IniSulawesi.Com, Buol – Dugaan praktik Pertambangan Emas Tanpa Izin (PETI) di Desa Bodi, Kecamatan Paleleh Barat, dan kawasan Sungai Tabong, Kecamatan Tiloan, kembali menjadi sorotan.

Aktivitas yang disebut-sebut melibatkan puluhan alat berat jenis excavator itu tidak hanya memicu kekhawatiran terhadap kerusakan lingkungan, tetapi juga memunculkan dugaan adanya kaitan dengan kelangkaan bahan bakar minyak (BBM) jenis solar di Kabupaten Buol.

Sejumlah sumber di lapangan menyebutkan aktivitas alat berat diduga masih berlangsung hampir setiap hari. Jika informasi tersebut benar, kebutuhan solar untuk mengoperasikan puluhan excavator diperkirakan sangat besar. Kondisi ini kemudian memunculkan pertanyaan publik mengenai asal pasokan BBM yang digunakan dalam aktivitas tersebut.

Di tengah keluhan masyarakat terkait sulitnya memperoleh solar di sejumlah wilayah, dugaan adanya distribusi BBM yang mengalir ke aktivitas pertambangan ilegal semakin menjadi perbincangan. Hingga kini, dugaan tersebut belum memperoleh penjelasan resmi dari instansi yang berwenang.

Ironisnya, aktivitas PETI diduga masih berlangsung meski Pemerintah Kabupaten Buol telah menerbitkan Surat Edaran tentang penertiban pertambangan tanpa izin.

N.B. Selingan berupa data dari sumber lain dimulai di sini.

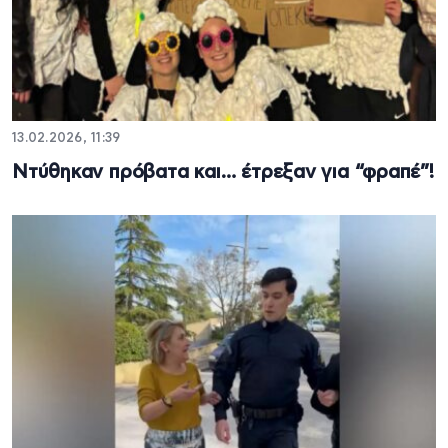
13.02.2026, 11:39
Ντύθηκαν πρόβατα και… έτρεξαν για “φραπέ”!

Kondisi tersebut memunculkan anggapan di tengah masyarakat bahwa upaya penertiban belum sepenuhnya menghentikan aktivitas yang diduga melanggar ketentuan hukum.

Selain dugaan penyalahgunaan BBM, aktivitas pertambangan tanpa izin juga dikhawatirkan menimbulkan kerusakan lingkungan yang lebih luas, mulai dari rusaknya daerah aliran sungai, sedimentasi, hingga ancaman terhadap ekosistem dan sumber mata pencaharian masyarakat di sekitar lokasi.

Berdasarkan Undang-Undang Nomor 3 Tahun 2020 tentang Perubahan atas Undang-Undang Nomor 4 Tahun 2009 tentang Pertambangan Mineral dan Batubara, kegiatan pertambangan tanpa izin dapat dikenai sanksi pidana sesuai ketentuan yang berlaku. Sementara itu, apabila terdapat penyalahgunaan distribusi BBM bersubsidi, penanganannya juga diatur dalam ketentuan perundang-undangan yang berlaku.

Publik kini menanti langkah aparat penegak hukum dan instansi terkait untuk mengusut tuntas berbagai dugaan tersebut, termasuk menelusuri kemungkinan adanya pihak yang memasok BBM bagi aktivitas PETI, serta mengungkap siapa saja yang diduga berada di balik operasi tambang ilegal tersebut.

Hingga berita ini diterbitkan, belum ada keterangan resmi dari aparat penegak hukum maupun instansi terkait mengenai dugaan keterkaitan aktivitas PETI di Desa Bodi dan Sungai Tabong dengan kelangkaan solar yang dikeluhkan masyarakat. Seluruh dugaan tersebut masih memerlukan pembuktian melalui proses penyelidikan dan penegakan hukum yang berwenang.